GUIDE TO WRITING ABSTRACTS
Manuscripts submitted to ESNBU must include an abstract. An abstract is a concise summary of a larger work, typically written in one paragraph of 150 to 300 words. Its purpose is to help readers quickly discern the purpose and content of the work. Accuracy, brevity, and clarity are the ABCs of writing a good abstract.
- Use a who, what, when, where, why, how, and "so what" approach to addressing the main elements in your abstract.
- Use specific words, phrases, concepts, and keywords from your paper.
- Use precise, clear, descriptive language, and write from an objective rather than evaluative point of view.
- Write concisely, but in complete sentences.
- Use plain language, do not use jargon, and do not use acronyms except for commonly used terms (then define the acronym the first time used).

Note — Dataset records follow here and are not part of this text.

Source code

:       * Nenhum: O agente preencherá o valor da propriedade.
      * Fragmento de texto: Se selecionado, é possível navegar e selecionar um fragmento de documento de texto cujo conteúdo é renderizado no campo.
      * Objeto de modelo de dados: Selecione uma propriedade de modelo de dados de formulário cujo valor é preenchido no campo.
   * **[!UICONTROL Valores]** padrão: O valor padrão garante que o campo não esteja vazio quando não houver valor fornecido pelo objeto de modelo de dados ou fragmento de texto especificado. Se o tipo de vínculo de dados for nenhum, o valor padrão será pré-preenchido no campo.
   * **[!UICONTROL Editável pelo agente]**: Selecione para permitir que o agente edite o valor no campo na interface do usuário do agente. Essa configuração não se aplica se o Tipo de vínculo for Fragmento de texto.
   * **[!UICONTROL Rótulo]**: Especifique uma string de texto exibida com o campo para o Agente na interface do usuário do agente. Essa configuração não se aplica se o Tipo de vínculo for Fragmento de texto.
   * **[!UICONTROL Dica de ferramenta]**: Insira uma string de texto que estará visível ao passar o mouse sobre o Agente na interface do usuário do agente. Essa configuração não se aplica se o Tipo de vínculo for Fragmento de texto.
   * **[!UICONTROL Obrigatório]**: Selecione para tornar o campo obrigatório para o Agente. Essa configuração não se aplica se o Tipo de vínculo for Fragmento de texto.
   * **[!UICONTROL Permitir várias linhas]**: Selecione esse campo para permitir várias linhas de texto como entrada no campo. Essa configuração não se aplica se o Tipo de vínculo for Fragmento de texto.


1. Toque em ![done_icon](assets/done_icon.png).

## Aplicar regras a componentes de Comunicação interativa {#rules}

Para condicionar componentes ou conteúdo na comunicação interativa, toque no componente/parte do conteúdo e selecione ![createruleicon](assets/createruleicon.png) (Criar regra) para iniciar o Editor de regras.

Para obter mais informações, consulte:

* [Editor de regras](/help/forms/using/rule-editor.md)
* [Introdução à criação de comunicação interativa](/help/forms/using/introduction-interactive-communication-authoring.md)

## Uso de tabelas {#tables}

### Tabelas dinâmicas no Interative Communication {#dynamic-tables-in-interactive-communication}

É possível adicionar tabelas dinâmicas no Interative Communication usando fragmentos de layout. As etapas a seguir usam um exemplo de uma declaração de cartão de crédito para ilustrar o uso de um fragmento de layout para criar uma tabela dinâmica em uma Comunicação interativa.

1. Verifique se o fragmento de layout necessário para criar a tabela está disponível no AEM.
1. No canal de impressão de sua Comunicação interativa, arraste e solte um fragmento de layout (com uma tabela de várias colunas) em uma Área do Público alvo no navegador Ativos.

- Write in the third person; do not use "I" or "we."
- Use verbs in the active voice.
A well-written abstract generally addresses four key elements:
- Purpose: describes the objectives and hypotheses of the research.
- Methods: describes important features of your research design, data, and analysis. This may include the sample size, geographic location, demographics, variables, controls, conditions, tests, descriptions of research design, details of sampling techniques, and data gathering procedures.
- Results: describes the key findings of the study, including experimental, correlational, or theoretical results. It may also provide a brief explanation of the results.
- Implications: show how the results connect to policy and practice, and provide suggestions for follow-up, future studies, or further analysis.
Sample narrative abstract (205 words) showing how each element adds to the abstract:
Note: The recommended narrative abstract element labels, shown in bold in the sample below, do not appear in the submitted or the published abstract.
(Purpose) The purpose of this study was to understand the learning trajectories of the growing numbers of English learners in Montana, especially those who struggle to pass state English language proficiency tests. (Methods)This study followed three cohorts of learners in Montana (grade 4, grade 7, and grade 12) over six school years, 2006/07 through 2011/12, to assess their progress in English proficiency (based on their scores on the State English Language Learner Assessment) and their academic progress in mathematics (based on their scores on standardized state tests). (Results) More than 90 percent of the students scored at or above the required level for reclassification as fluent English proficient students. Their cumulative passing rate was highest for the English language proficiency test, followed by academic tests in math. English learner students who were eligible for special education services had the lowest passing rates on both tests. In general, English learners in higher grades had lower cumulative passing rates on both tests than students in lower grades. (Implications) Educators might consider devoting additional attention to improving teaching practices and support services to help the English learner subgroups with the poorest performance (i.e., students in higher grades, male students, students eligible for special education services, and/or students eligible for school lunch programs).